━━━ EXTRACT PROVIDED ━━━

= Bánffy =

Coat of arms of the Bánffy family

The Bánffy family is an ancient Hungarian noble family, whose members occupied prominent positions in the Kingdom of Hungary and later within the Austro-Hungarian Empire. Across different branches, the family was elevated to baronial rank in 1729 and to comital rank in 1855.

==History==
The origins of the Bánffy family trace back to the gens Tomaj, one of the ancient Hungarian clans. The first known to be important member of the family was Dénes Tomaj. His son, Dénes Losonczi, active in the 13th century, became the founder of the Losonczi branch. A subsequent descendant, László de Losoncz (1368–1427), established a separate lineage, which from the 14th century onward bore the name Bánffy de Losoncz.

Throughout the medieval and early modern periods, the Bánffy family was closely connected to the political elite of Hungary. They intermarried with other influential noble families and held high offices within the royal court, regional administration, and military.

━━━ STORED RECORDS ━━━

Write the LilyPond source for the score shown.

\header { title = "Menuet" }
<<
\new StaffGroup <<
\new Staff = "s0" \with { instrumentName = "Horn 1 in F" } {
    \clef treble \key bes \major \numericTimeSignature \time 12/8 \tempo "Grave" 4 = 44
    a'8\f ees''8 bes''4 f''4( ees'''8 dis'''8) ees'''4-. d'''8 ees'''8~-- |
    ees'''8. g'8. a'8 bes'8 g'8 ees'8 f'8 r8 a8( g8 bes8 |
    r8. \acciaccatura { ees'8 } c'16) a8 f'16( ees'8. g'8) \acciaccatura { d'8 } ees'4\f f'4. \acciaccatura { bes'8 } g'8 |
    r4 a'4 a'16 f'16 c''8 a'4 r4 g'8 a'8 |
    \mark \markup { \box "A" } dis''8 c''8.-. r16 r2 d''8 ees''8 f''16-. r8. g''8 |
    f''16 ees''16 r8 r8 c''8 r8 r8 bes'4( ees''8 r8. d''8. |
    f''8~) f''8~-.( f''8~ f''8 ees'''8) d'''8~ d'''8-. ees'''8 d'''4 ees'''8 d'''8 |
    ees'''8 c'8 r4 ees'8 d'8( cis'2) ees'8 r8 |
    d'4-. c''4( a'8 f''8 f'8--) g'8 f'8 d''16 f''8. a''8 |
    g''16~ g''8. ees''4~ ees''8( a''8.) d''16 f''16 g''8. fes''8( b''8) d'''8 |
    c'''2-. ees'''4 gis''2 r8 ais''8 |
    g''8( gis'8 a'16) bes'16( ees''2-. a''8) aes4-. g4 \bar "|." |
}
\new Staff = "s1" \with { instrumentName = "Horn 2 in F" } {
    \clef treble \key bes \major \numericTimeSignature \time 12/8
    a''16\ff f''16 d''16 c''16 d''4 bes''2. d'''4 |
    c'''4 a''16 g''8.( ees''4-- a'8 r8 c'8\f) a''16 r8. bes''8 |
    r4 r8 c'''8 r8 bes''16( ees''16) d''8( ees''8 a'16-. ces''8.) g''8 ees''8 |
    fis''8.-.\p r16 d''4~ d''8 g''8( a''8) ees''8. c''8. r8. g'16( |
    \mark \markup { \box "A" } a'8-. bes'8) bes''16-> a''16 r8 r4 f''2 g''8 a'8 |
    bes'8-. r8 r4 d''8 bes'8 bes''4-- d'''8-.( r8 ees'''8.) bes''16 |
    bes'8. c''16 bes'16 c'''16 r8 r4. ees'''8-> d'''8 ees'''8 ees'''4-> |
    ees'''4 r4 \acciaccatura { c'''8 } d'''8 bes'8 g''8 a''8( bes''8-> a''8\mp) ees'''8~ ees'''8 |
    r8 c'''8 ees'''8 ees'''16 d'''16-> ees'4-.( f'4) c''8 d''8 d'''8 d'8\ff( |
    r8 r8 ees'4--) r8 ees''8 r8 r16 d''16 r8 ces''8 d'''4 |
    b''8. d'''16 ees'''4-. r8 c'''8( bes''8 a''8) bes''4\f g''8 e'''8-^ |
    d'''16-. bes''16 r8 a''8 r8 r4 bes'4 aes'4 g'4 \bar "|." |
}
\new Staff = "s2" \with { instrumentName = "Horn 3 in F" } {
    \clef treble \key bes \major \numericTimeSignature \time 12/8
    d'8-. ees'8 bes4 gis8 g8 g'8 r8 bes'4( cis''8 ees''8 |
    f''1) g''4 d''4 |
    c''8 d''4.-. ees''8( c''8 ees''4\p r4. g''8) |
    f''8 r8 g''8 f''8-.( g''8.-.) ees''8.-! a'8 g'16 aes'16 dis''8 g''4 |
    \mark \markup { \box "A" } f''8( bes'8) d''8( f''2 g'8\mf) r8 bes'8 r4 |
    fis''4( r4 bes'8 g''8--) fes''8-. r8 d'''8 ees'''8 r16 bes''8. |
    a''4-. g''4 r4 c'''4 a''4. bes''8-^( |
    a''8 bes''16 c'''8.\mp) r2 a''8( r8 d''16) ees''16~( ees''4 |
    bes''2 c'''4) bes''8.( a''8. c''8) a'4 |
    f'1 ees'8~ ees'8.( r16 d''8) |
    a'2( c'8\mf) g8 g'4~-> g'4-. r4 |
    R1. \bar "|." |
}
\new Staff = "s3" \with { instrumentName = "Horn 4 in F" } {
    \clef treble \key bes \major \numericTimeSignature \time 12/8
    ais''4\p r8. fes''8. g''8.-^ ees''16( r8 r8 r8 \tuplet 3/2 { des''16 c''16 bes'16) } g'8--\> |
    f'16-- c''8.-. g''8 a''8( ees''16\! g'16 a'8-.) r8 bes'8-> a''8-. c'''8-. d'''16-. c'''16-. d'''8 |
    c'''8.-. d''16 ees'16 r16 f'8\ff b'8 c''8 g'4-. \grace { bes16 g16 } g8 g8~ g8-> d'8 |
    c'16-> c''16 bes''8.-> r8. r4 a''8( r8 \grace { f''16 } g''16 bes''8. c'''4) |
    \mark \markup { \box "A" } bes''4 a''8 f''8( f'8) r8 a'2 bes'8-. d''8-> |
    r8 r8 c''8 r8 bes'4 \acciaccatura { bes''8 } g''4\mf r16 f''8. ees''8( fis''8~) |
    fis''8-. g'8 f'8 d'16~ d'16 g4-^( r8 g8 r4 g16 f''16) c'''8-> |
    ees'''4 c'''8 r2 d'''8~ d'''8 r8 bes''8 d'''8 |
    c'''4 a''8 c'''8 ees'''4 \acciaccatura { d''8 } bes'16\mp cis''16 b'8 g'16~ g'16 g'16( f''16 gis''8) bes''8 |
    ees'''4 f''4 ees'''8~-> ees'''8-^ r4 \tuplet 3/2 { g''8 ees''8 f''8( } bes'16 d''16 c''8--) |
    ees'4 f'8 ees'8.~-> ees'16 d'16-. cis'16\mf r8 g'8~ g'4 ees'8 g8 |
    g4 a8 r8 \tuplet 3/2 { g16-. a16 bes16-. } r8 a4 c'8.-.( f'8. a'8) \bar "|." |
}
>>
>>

━━━

**ACTIONS TO TAKE**
a) Name every person the Bánffy family article mentions by name.
b) Carry the Bánffy family history forward from its last sentence.

**ANSWERS FOR THE EXERCISE**
a) Dénes Tomaj, Dénes Losonczi, László de Losoncz

b)
The family was granted the title of Baron in 1729 by Charles VI, Holy Roman Emperor. On 20 May 1855, the senior branch was elevated to the rank of Count in the Austrian Empire by Emperor Franz Joseph I. The comital title was hereditary and passed through the legitimate male line.

Members of the family played notable roles in Hungarian and Austro-Hungarian history, particularly in Transylvania, where the Bánffys held significant estates and served in high-ranking administrative positions, including that of Governor of Transylvania.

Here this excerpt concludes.